The band also performs at the Rocky Mountain Marching Band Invitational, a high school competition hosted by the school the second Tuesday of October each year, and in its own concert towards the end of the season in November in the Concert Hall on campus.

To become part of the BYU Cougar Marching Band, potential participants must be actively attending Brigham Young University.

The main cadence for the drumline is called synergy and is a collection of different cadences and changes in some way every year. The band participates via vocals which are scattered throughout the piece. The average size of the drumline is 5 bases, 5 tenors, 8–10 snares, and 8–10 cymbals. The Drumline holds their camp one week prior to the general band camp.

===Visitor's Fight Song (since 2023)===
Under Fred McInnis's leadership, the Cougar Marching Band began playing visiting team fight songs in every home game pregame show.

==ROC Bands==
BYU has two pep bands that perform at both men's and women's basketball games respectively. Referred to as the ROC (Roar Of Cougars) Bands, named after the BYU Student Sections at athletic events, the pep bands perform at most regular season home games and often travel with the team in post-season tournaments. Through their music they help pump up the crowd and create the excitement found in the college hoops atmosphere at the Marriott Center.

==Jazz ensembles==
BYU has a large array of Jazz ensembles. Three of these perform music in the Big Band tradition. The premier band in this group is Synthesis which was founded by K. Newell Dayley and is currently directed by Ray Smith. Synthesis has performed at several Jazz festivals in many locations in the US as well as in some other countries. The Jazz Ensemble functions as the training group for Synthesis and is currently directed by Mark Ammons. Their performance schedule is less expansive than Synthesis', primarily performing in Provo and its immediate vicinity when performing beyond BYU Campus. There is also the Jazz Lab Band, which performs twice a year on campus.

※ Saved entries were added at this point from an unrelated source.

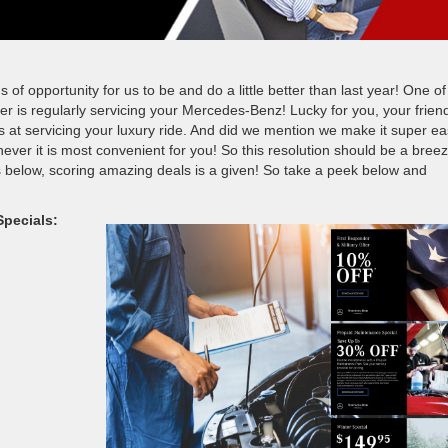
 opportunity for us to be and do a little better than last year! One of
er is regularly servicing your Mercedes-Benz! Lucky for you, your frien
at servicing your luxury ride. And did we mention we make it super ea
ever it is most convenient for you! So this resolution should be a breez
 below, scoring amazing deals is a given! So take a peek below and
pecials:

Smaller groups in different styles include Q'd Up the Faculty Jazz quintet that as of 2011 consisted of Ray Smith, Steve Lindeman, Matt Larson, Jay Lawrence and Ron Brough. There is also the Jazz Legacy Dixieland Band which has performed across the US, the Salsa Combo and then 5 other groups that perform in "casual" format. The salsa and other five combos are all directed by Jay Lawrence.

There are also three Jazz vocal groups. Jazz Voices, Vocal Point and Vocal Jazz Ensemble.

==Other ensembles==
BYU has three other faculty ensembles: Orpheus Winds, Brassworks, and the American Piano Quartet.

Other student ensembles include the Clarinet Choir, the Flute Choir, the Trombone Choir, The Brass Chamber Music group, the String Chamber Music Group, and the Woodwind Chamber Music Group. There is also a collection of folk music ensembles, some of which work with the BYU International Folk Dancers.

==Percussion==
Besides performing in many of the bands listed above, BYU's percussion section also has a percussion ensemble.